To display the Database Analytics step in the data flow editor, you must connect to an Oracle database or Oracle Autonomous Data Warehouse.
Function Types | Description |
---|---|
Dynamic Anomaly Detection |
Detect anomalies in your input data without a pre-defined model. For example, you might want to highlight unusual financial transactions. When you deploy this function with large datasets, configure the partition columns to maximize performance. |
Dynamic Clustering |
Cluster your input data without a pre-defined model. For example, you might want to characterize and discover customer segments for marketing purposes. When you deploy this function with large datasets, configure the partition columns to maximize performance. |
Frequent Item Set |
Discover relationships in your data by identifying sets of items that often appear together. This data mining technique is also known as association rule learning, affinity analysis, or in the retail industry as market basket analysis. If you use frequent item set as a market basket analysis tool, you might find that customers who buy shampoo also buy hair conditioner. This operation is resource intensive and its performance depends on several factors, such as input dataset volume, cardinality of transaction id, and cardinality of Item value column. To avoid potential performance degradation on the database, try with a higher value of minimum support percent (default is 0.25) and gradually reduce it to accommodate more itemsets in your output. |
Sampling Data |
Selects a random sample percentage of data from a table. You simply specify the percentage of data you want to sample. For example, you might want to randomly sample ten percent of your data. |
Text Tokenization |
Analyze textual data by breaking it down into distinct words and counting the occurrences of each word. When you run your data flow, Oracle Analytics creates a table in the database named DR$IndexName$I, which contains the token text and the token count related details. Use the DR$IndexName$I table to create a dataset.

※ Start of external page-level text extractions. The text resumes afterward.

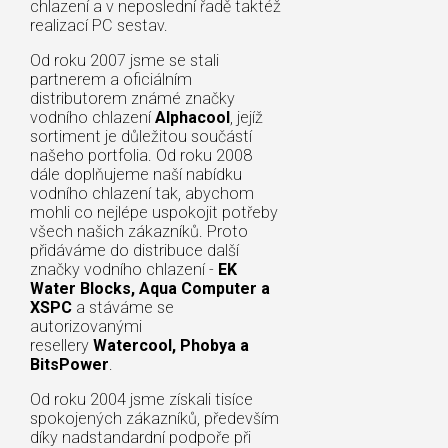
chlazení a v neposlední řadě taktéž
realizací PC sestav.
Od roku 2007 jsme se stali
partnerem a oficiálním
distributorem známé značky
vodního chlazení
Alphacool
, jejíž
sortiment je důležitou součástí
našeho portfolia. Od roku 2008
dále doplňujeme naší nabídku
vodního chlazení tak, abychom
mohli co nejlépe uspokojit potřeby
všech našich zákazníků. Proto
přidáváme do distribuce další
značky vodního chlazení -
EK
Water Blocks, Aqua Computer a
XSPC
a stáváme se
autorizovanými
resellery
Watercool, Phobya a
BitsPower
.
Od roku 2004 jsme získali tisíce
spokojených zákazníků, především
díky nadstandardní podpoře při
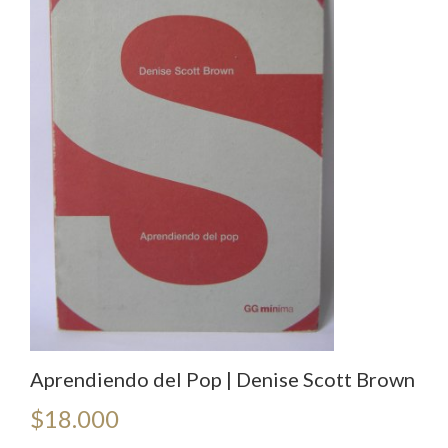
Aprendiendo del Pop | Denise Scott Brown
$
18.000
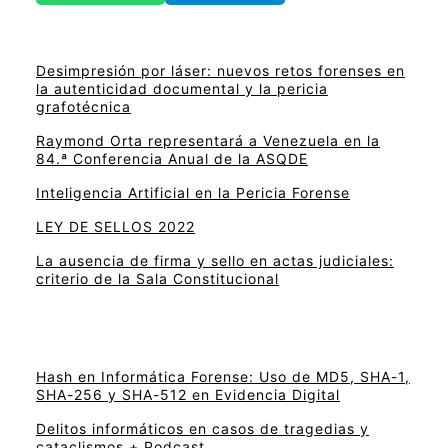
Desimpresión por láser: nuevos retos forenses en
la autenticidad documental y la pericia
grafotécnica
Raymond Orta representará a Venezuela en la
84.ª Conferencia Anual de la ASQDE
Inteligencia Artificial en la Pericia Forense
LEY DE SELLOS 2022
La ausencia de firma y sello en actas judiciales:
criterio de la Sala Constitucional
Hash en Informática Forense: Uso de MD5, SHA-1,
SHA-256 y SHA-512 en Evidencia Digital
Delitos informáticos en casos de tragedias y
cataclismos + Podcast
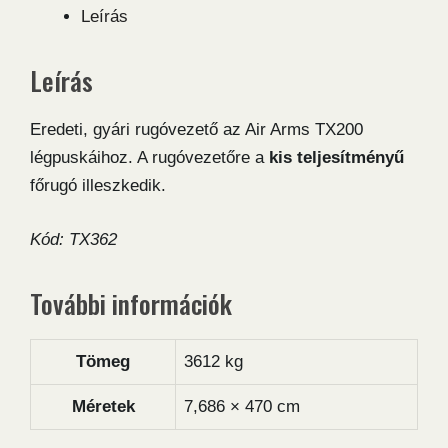
Leírás
Leírás
Eredeti, gyári rugóvezető az Air Arms TX200
légpuskáihoz. A rugóvezetőre a
kis teljesítményű
főrugó illeszkedik.
Kód: TX362
További információk
Tömeg
3612 kg
Méretek
7,686 × 470 cm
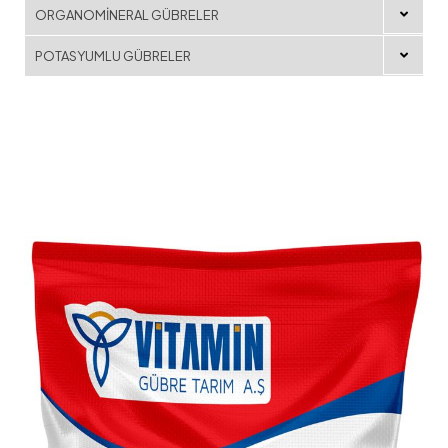
ORGANOMİNERAL GÜBRELER
POTASYUMLU GÜBRELER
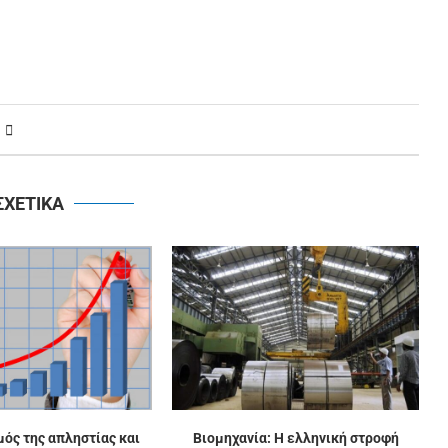
ΣΧΕΤΙΚΑ
ός της απληστίας και
Βιομηχανία: Η ελληνική στροφή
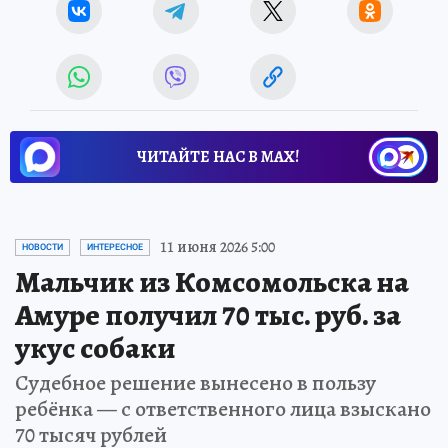
ЧИТАЙТЕ НАС В МАХ!
11 июня 2026 5:00
НОВОСТИ
ИНТЕРЕСНОЕ
Мальчик из Комсомольска на
Амуре получил 70 тыс. руб. за
укус собаки
Судебное решение вынесено в пользу
ребёнка — с ответственного лица взыскано
70 тысяч рублей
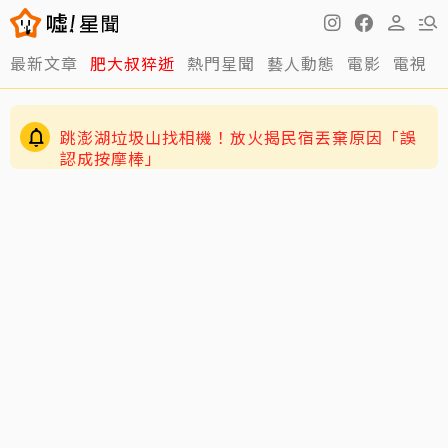
最新文章
肥大叔猝逝
熱門星聞
藝人動態
電影
電視
跳澎湖垃圾山找相機！放火揭民宿丟棄原因「誤
認成按摩棒」
離世前48小時還在直播！網紅「肥大叔」猝逝 暴
瘦粉絲疑「早覺得不對」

The database connection that you use for your data flow requires special database privileges. Check with your administrator that:
|
Time Series |
Time Series is a data mining technique that forecasts target value based on a known history of target values. The input to time series analysis is a sequence of target values. It provides estimates of the target value for each period of a time window that can include up to 30 periods beyond the historical data. The model also computes various statistics that measure the goodness of fit to historical data. These statistics are available as an additional output dataset via a parameter setting. Note: The Time Series algorithm is only available from Oracle database version 18c onwards. |
Un-pivoting Data |
Transpose data that's stored in columns into row format. For example, you might want to transpose multiple columns showing a revenue metric value for each year to a single revenue column with multiple value rows for the year dimension. You simply select the metric columns to transpose and specify a name for the new column.You get a new dataset with fewer columns and more rows. |
Note: To use analytic functions, make sure that the administrator has enabled analytics functions (see Console, Advanced System Settings, Performance and Compatibility, Enable Database Analytics Node in Data Flows).